Çin Cumhuriyeti ile Çin Halk Cumhuriyeti'nin "birbirinin boyunduruğunda olmadığını" ifade eden Lai, "Çin Halk Cumhuriyeti'nin, Tayvan'ı temsil etmeye hakkı yok" dedi.
Lai, başkan olarak "ulusal egemenliği savunmayı" ve "Tayvan Boğazı'nda barış ve istikrarı korumayı" görev olarak gördüğünün altını çizerek, "ilhaka ve egemenlik gaspına karşı direnecekleri" mesajını verdi.
Mayıs ayında göreve gelen Tayvan lideri, otoriterliğin yayıldığını ve bunun özgürlükleri ve demokratik yaşam tarzını tehdit ettiğini belirterek, demokratik ülkelerle ortaklık ve dayanışmayı sürdüreceklerinin altını çizdi.
Lai, konuşmasında doğrudan Çin yönetimini hedef alan eleştirilerden kaçınsa da Pekin'den tepki çekmesi muhtemel görülüyor.

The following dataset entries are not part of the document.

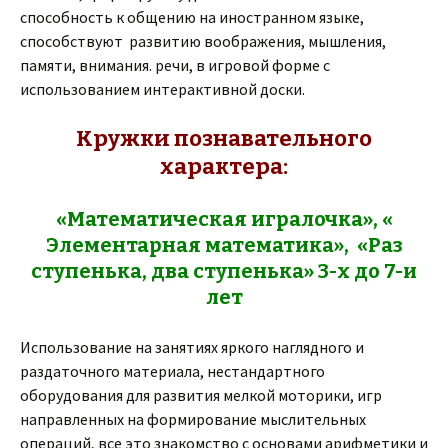
способность к общению на иностранном языке,
способствуют развитию воображения, мышления,
памяти, внимания. речи, в игровой форме с
использованием интерактивной доски.
Кружки познавательного
характера:
«Математическая игралочка», «
Элементарная математика», «Раз
ступенька, два ступенька» 3-х до 7-и
лет
Использование на занятиях яркого наглядного и
раздаточного материала, нестандартного
оборудования для развития мелкой моторики, игр
направленных на формирование мыслительных
операций, все это знакомство с основами арифметики и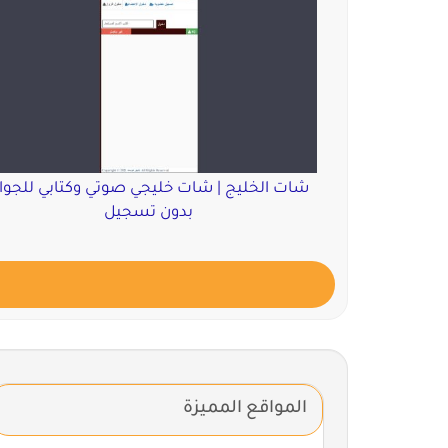
شات الخليج | شات خليجي صوتي وكتابي للجوا
بدون تسجيل
المواقع المميزة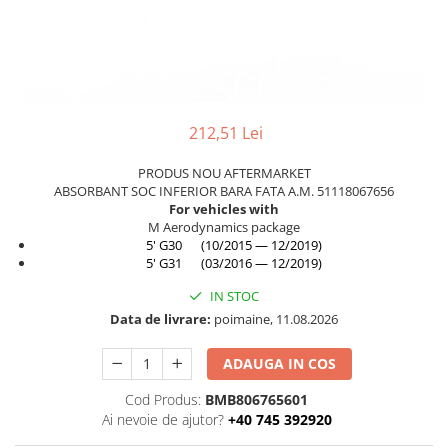
TAMPON
Capac bara
Turbocompresor
Capac fata motor
Ungere
Capitonaj
Capota
212,51 Lei
Capota spate
PRODUS NOU AFTERMARKET
Carenaj roata
ABSORBANT SOC INFERIOR BARA FATA A.M. 51118067656
For vehicles with
Deflector aer
M Aerodynamics package
Elemente caroserie
5' G30 (10/2015 — 12/2019)
5' G31 (03/2016 — 12/2019)
Inchidere aripa
IN STOC
Oglindă
Data de livrare:
poimaine, 11.08.2026
Overfender aripa
ADAUGA IN COS
Panou acoperire trigger
Plafon
Cod Produs:
BMB806765601
Ai nevoie de ajutor?
+40 745 392920
Praguri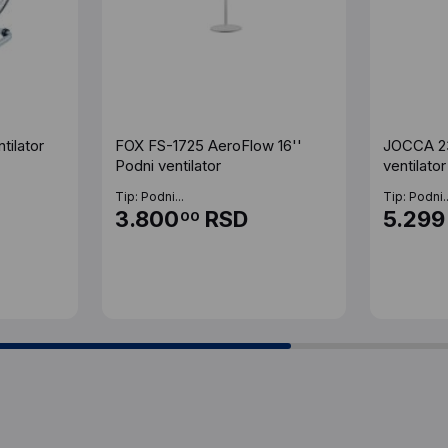
ilator
FOX FS-1725 AeroFlow 16''
JOCCA 23
Podni ventilator
ventilator
Tip: Podni...
Tip: Podni..
3.800
RSD
5.299
00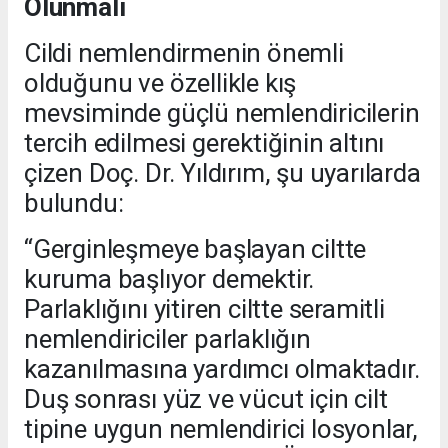
Olunmalı
Cildi nemlendirmenin önemli
olduğunu ve özellikle kış
mevsiminde güçlü nemlendiricilerin
tercih edilmesi gerektiğinin altını
çizen Doç. Dr. Yıldırım, şu uyarılarda
bulundu:
“Gerginleşmeye başlayan ciltte
kuruma başlıyor demektir.
Parlaklığını yitiren ciltte seramitli
nemlendiriciler parlaklığın
kazanılmasına yardımcı olmaktadır.
Duş sonrası yüz ve vücut için cilt
tipine uygun nemlendirici losyonlar,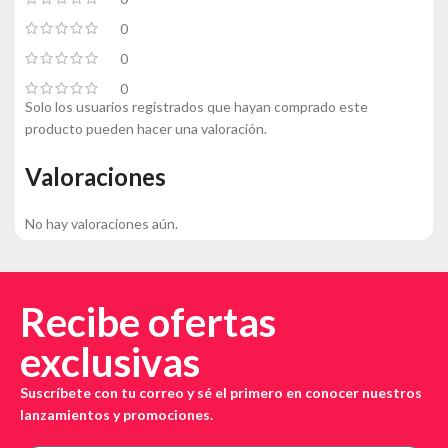
0
0
0
Solo los usuarios registrados que hayan comprado este
producto pueden hacer una valoración.
Valoraciones
No hay valoraciones aún.
Recibe ofertas
exclusivas
Suscríbete con tu correo y sé el primero en conocer nuestros
lanzamientos y promociones.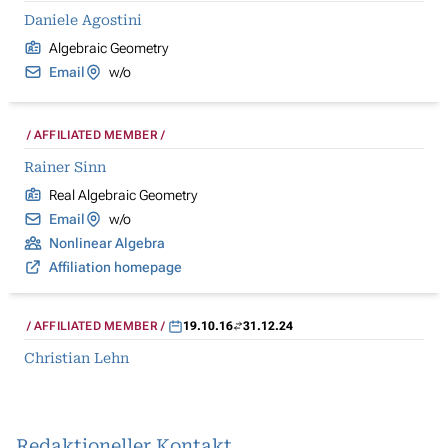
Daniele Agostini
Algebraic Geometry
Email
w/o
AFFILIATED MEMBER
Rainer Sinn
Real Algebraic Geometry
Email
w/o
Nonlinear Algebra
Affiliation homepage
AFFILIATED MEMBER
19.10.16
31.12.24
Christian Lehn
Redaktioneller Kontakt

Tayvan'da 13 Ocak'ta yapılan başkanlık seçimini kazanan iktidardaki Demokrat İlerici Partinin (DPP) adayı Lai Ching-te, 20 Mayıs'ta yemin ederek görevine başlamıştı.
Çin, Lai'nin yemin töreninde yaptığı konuşmaya 23-24 Mayıs'ta Ada'nın etrafını kuşatan askeri tatbikat yaparak karşılık vermişti.

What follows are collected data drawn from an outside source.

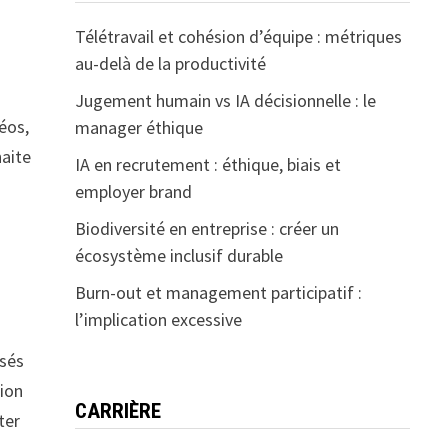
Télétravail et cohésion d’équipe : métriques
au-delà de la productivité
Jugement humain vs IA décisionnelle : le
éos,
manager éthique
haite
IA en recrutement : éthique, biais et
employer brand
Biodiversité en entreprise : créer un
écosystème inclusif durable
Burn-out et management participatif :
l’implication excessive
rsés
tion
CARRIÈRE
ter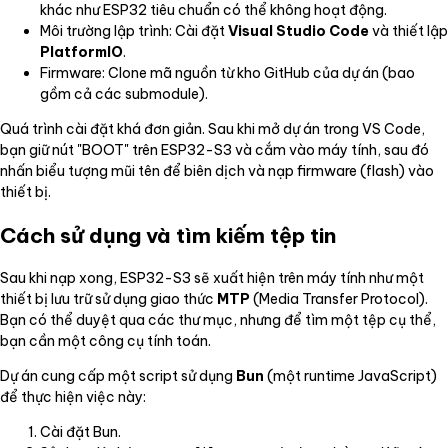
khác như ESP32 tiêu chuẩn có thể không hoạt động.
Môi trường lập trình: Cài đặt
Visual Studio Code
và thiết lập
PlatformIO
.
Firmware: Clone mã nguồn từ kho GitHub của dự án (bao
gồm cả các submodule).
Quá trình cài đặt khá đơn giản. Sau khi mở dự án trong VS Code,
bạn giữ nút "BOOT" trên ESP32-S3 và cắm vào máy tính, sau đó
nhấn biểu tượng mũi tên để biên dịch và nạp firmware (flash) vào
thiết bị.
Cách sử dụng và tìm kiếm tệp tin
Sau khi nạp xong, ESP32-S3 sẽ xuất hiện trên máy tính như một
thiết bị lưu trữ sử dụng giao thức
MTP
(Media Transfer Protocol).
Bạn có thể duyệt qua các thư mục, nhưng để tìm một tệp cụ thể,
bạn cần một công cụ tính toán.
Dự án cung cấp một script sử dụng
Bun
(một runtime JavaScript)
để thực hiện việc này:
Cài đặt Bun.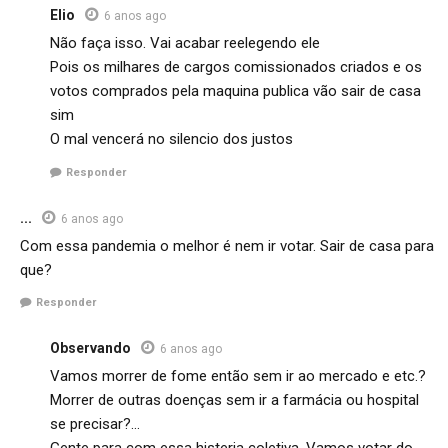
Elio
6 anos ago
Não faça isso. Vai acabar reelegendo ele
Pois os milhares de cargos comissionados criados e os
votos comprados pela maquina publica vão sair de casa
sim
O mal vencerá no silencio dos justos
Responder
...
6 anos ago
Com essa pandemia o melhor é nem ir votar. Sair de casa para
que?
Responder
Observando
6 anos ago
Vamos morrer de fome então sem ir ao mercado e etc.?
Morrer de outras doenças sem ir a farmácia ou hospital
se precisar?…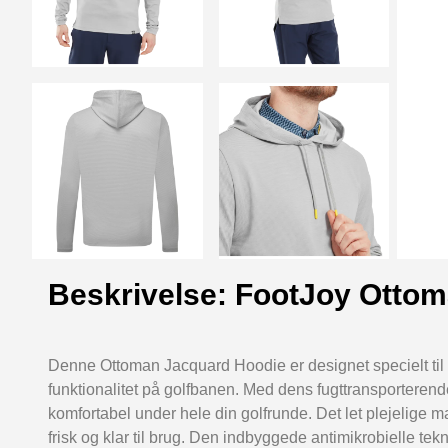
Beskrivelse: FootJoy Otto
Denne Ottoman Jacquard Hoodie er designet specielt til g
funktionalitet på golfbanen. Med dens fugttransporteren
komfortabel under hele din golfrunde. Det let plejelige m
frisk og klar til brug. Den indbyggede antimikrobielle te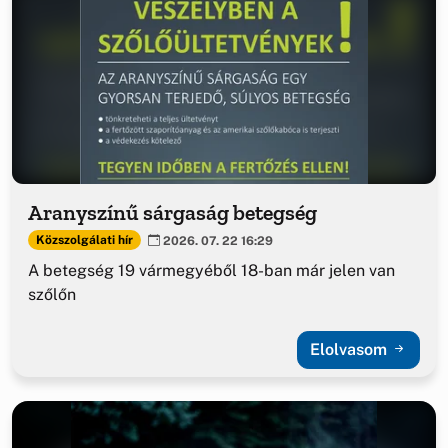
Aranyszínű sárgaság betegség
Közszolgálati hír
2026. 07. 22 16:29
A betegség 19 vármegyéből 18-ban már jelen van
szőlőn
Elolvasom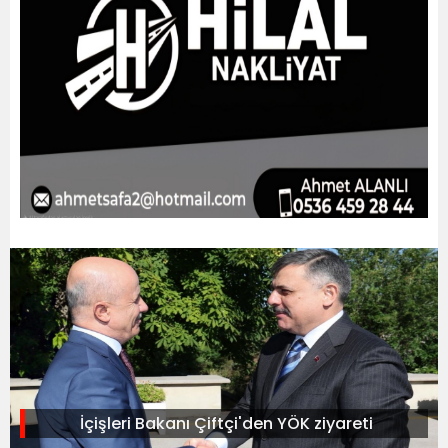
İçişleri Bakanı Çiftçi'den YÖK ziyareti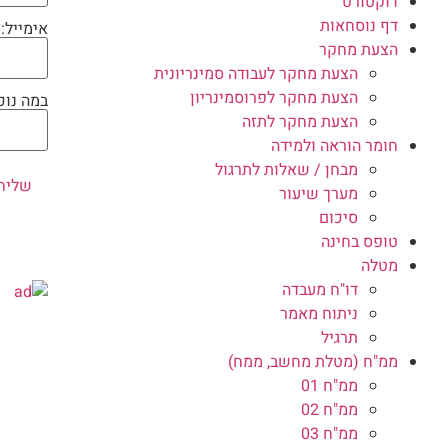
דוקטורט
דף נוסחאות
אימייל:
הצעת מחקר
הצעת מחקר לעבודה סמינריונית
הצעת מחקר לפרוסמינריון
במה נוכ
הצעת מחקר לתזה
חומר הוראה ולמידה
מבחן / שאלות לתרגול
מערך שיעור
סיכום
טופס בחינה
מטלה
דו"ח מעבדה
ניתוח מאמר
תרגיל
ממ"ח (מטלת מחשב, ממח)
ממ"ח 01
ממ"ח 02
ממ"ח 03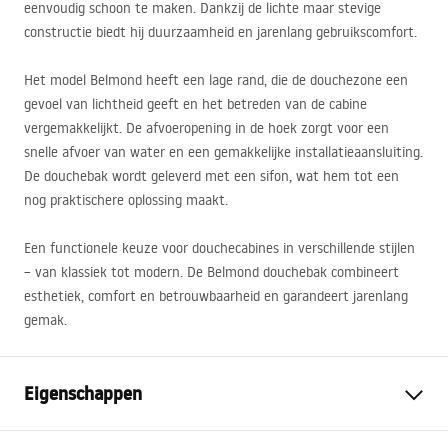
eenvoudig schoon te maken. Dankzij de lichte maar stevige
constructie biedt hij duurzaamheid en jarenlang gebruikscomfort.
Het model Belmond heeft een lage rand, die de douchezone een
gevoel van lichtheid geeft en het betreden van de cabine
vergemakkelijkt. De afvoeropening in de hoek zorgt voor een
snelle afvoer van water en een gemakkelijke installatieaansluiting.
De douchebak wordt geleverd met een sifon, wat hem tot een
nog praktischere oplossing maakt.
Een functionele keuze voor douchecabines in verschillende stijlen
– van klassiek tot modern. De Belmond douchebak combineert
esthetiek, comfort en betrouwbaarheid en garandeert jarenlang
gemak.
Eigenschappen
Kleur
Wit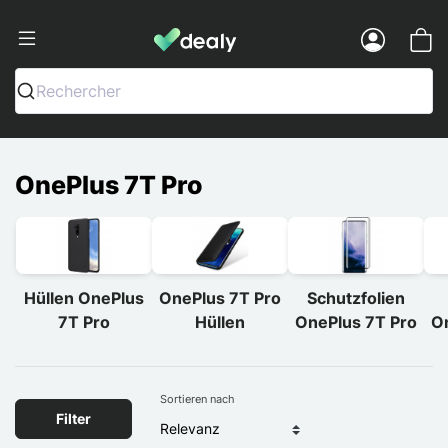
Dealy - Hüllen und Zubehör für Smart
Menu
Rechercher
OnePlus 7T Pro
Hüllen OnePlus
OnePlus 7T Pro
Schutzfolien
7T Pro
Hüllen
OnePlus 7T Pro
O
Sortieren nach
Filter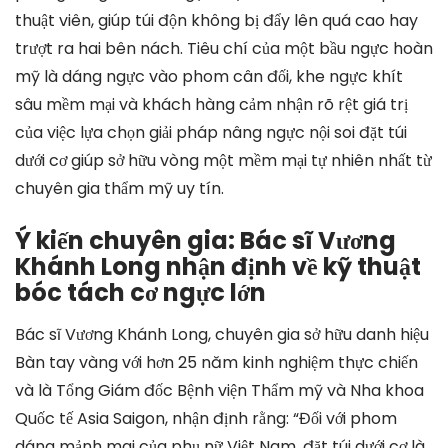
thuật viên, giúp túi độn không bị đẩy lên quá cao hay
trượt ra hai bên nách. Tiêu chí của một bầu ngực hoàn
mỹ là dáng ngực vào phom cân đối, khe ngực khít
sâu mềm mại và khách hàng cảm nhận rõ rệt giá trị
của việc lựa chọn giải pháp nâng ngực nội soi đặt túi
dưới cơ giúp sở hữu vòng một mềm mại tự nhiên nhất từ
chuyên gia thẩm mỹ uy tín.
Ý kiến chuyên gia: Bác sĩ Vương
Khánh Long nhận định về kỹ thuật
bóc tách cơ ngực lớn
Bác sĩ Vương Khánh Long, chuyên gia sở hữu danh hiệu
Bàn tay vàng với hơn 25 năm kinh nghiệm thực chiến
và là Tổng Giám đốc Bệnh viện Thẩm mỹ và Nha khoa
Quốc tế Asia Saigon, nhận định rằng: “Đối với phom
dáng mảnh mai của phụ nữ Việt Nam, đặt túi dưới cơ là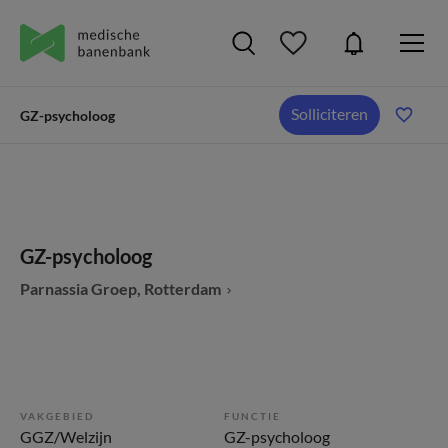
Solliciteren
GZ-psycholoog
GZ-psycholoog
Parnassia Groep, Rotterdam
VAKGEBIED
FUNCTIE
GGZ/Welzijn
GZ-psycholoog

Lai, başkan olarak yaptığı ilk konuşmada, Tayvan Boğazı'nın iki yakasındaki statükoyu koruma sözü verirken, Çin'e, Tayvan'ı askeri olarak tehdit etmeye son verme çağrısında bulunmuştu.
Tayvan hükümetinin egemenliğe, demokrasiye, özgürlüğe ve statükonun korunmasına bağlı kalacağını dile getiren Lai, "Anayasaya göre Çin Cumhuriyeti'nin (Tayvan) egemenliği bütün olarak halka aittir. Çin Cumhuriyeti ve Çin Halk Cumhuriyeti birbirinin boyunduruğunda değildir" diye konuşmuştu.